Task requirements
For each entry below, write an exact copy and leave out the images.

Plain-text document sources
◆ ◆ ◆
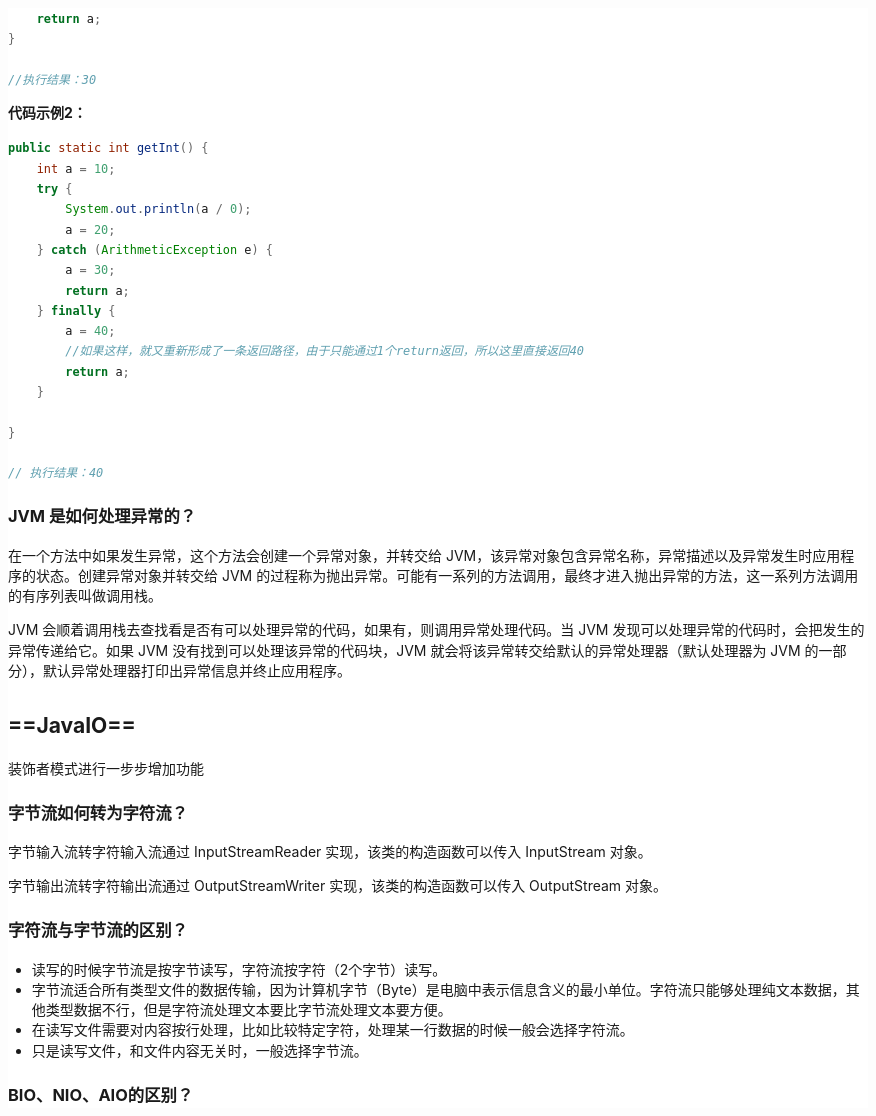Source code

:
 ```java
	return a;
}

//执行结果：30
```

**代码示例2：**

```java
public static int getInt() {
    int a = 10;
    try {
        System.out.println(a / 0);
        a = 20;
    } catch (ArithmeticException e) {
        a = 30;
        return a;
    } finally {
        a = 40;
        //如果这样，就又重新形成了一条返回路径，由于只能通过1个return返回，所以这里直接返回40
        return a; 
    }

}

// 执行结果：40
```

### JVM 是如何处理异常的？

在一个方法中如果发生异常，这个方法会创建一个异常对象，并转交给 JVM，该异常对象包含异常名称，异常描述以及异常发生时应用程序的状态。创建异常对象并转交给 JVM 的过程称为抛出异常。可能有一系列的方法调用，最终才进入抛出异常的方法，这一系列方法调用的有序列表叫做调用栈。

JVM 会顺着调用栈去查找看是否有可以处理异常的代码，如果有，则调用异常处理代码。当 JVM 发现可以处理异常的代码时，会把发生的异常传递给它。如果 JVM 没有找到可以处理该异常的代码块，JVM 就会将该异常转交给默认的异常处理器（默认处理器为 JVM 的一部分），默认异常处理器打印出异常信息并终止应用程序。

## ==JavaIO==

装饰者模式进行一步步增加功能

### 字节流如何转为字符流？

字节输入流转字符输入流通过 InputStreamReader 实现，该类的构造函数可以传入 InputStream 对象。

字节输出流转字符输出流通过 OutputStreamWriter 实现，该类的构造函数可以传入 OutputStream 对象。

### 字符流与字节流的区别？

- 读写的时候字节流是按字节读写，字符流按字符（2个字节）读写。
- 字节流适合所有类型文件的数据传输，因为计算机字节（Byte）是电脑中表示信息含义的最小单位。字符流只能够处理纯文本数据，其他类型数据不行，但是字符流处理文本要比字节流处理文本要方便。
- 在读写文件需要对内容按行处理，比如比较特定字符，处理某一行数据的时候一般会选择字符流。
- 只是读写文件，和文件内容无关时，一般选择字节流。

### BIO、NIO、AIO的区别？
◆ ◆ ◆
Task result
Source code

:
 ```java
	return a;
}

//执行结果：30
```

**代码示例2：**

```java
public static int getInt() {
    int a = 10;
    try {
        System.out.println(a / 0);
        a = 20;
    } catch (ArithmeticException e) {
        a = 30;
        return a;
    } finally {
        a = 40;
        //如果这样，就又重新形成了一条返回路径，由于只能通过1个return返回，所以这里直接返回40
        return a; 
    }

}

// 执行结果：40
```

### JVM 是如何处理异常的？

在一个方法中如果发生异常，这个方法会创建一个异常对象，并转交给 JVM，该异常对象包含异常名称，异常描述以及异常发生时应用程序的状态。创建异常对象并转交给 JVM 的过程称为抛出异常。可能有一系列的方法调用，最终才进入抛出异常的方法，这一系列方法调用的有序列表叫做调用栈。

JVM 会顺着调用栈去查找看是否有可以处理异常的代码，如果有，则调用异常处理代码。当 JVM 发现可以处理异常的代码时，会把发生的异常传递给它。如果 JVM 没有找到可以处理该异常的代码块，JVM 就会将该异常转交给默认的异常处理器（默认处理器为 JVM 的一部分），默认异常处理器打印出异常信息并终止应用程序。

## ==JavaIO==

装饰者模式进行一步步增加功能

### 字节流如何转为字符流？

字节输入流转字符输入流通过 InputStreamReader 实现，该类的构造函数可以传入 InputStream 对象。

字节输出流转字符输出流通过 OutputStreamWriter 实现，该类的构造函数可以传入 OutputStream 对象。

### 字符流与字节流的区别？

- 读写的时候字节流是按字节读写，字符流按字符（2个字节）读写。
- 字节流适合所有类型文件的数据传输，因为计算机字节（Byte）是电脑中表示信息含义的最小单位。字符流只能够处理纯文本数据，其他类型数据不行，但是字符流处理文本要比字节流处理文本要方便。
- 在读写文件需要对内容按行处理，比如比较特定字符，处理某一行数据的时候一般会选择字符流。
- 只是读写文件，和文件内容无关时，一般选择字节流。

### BIO、NIO、AIO的区别？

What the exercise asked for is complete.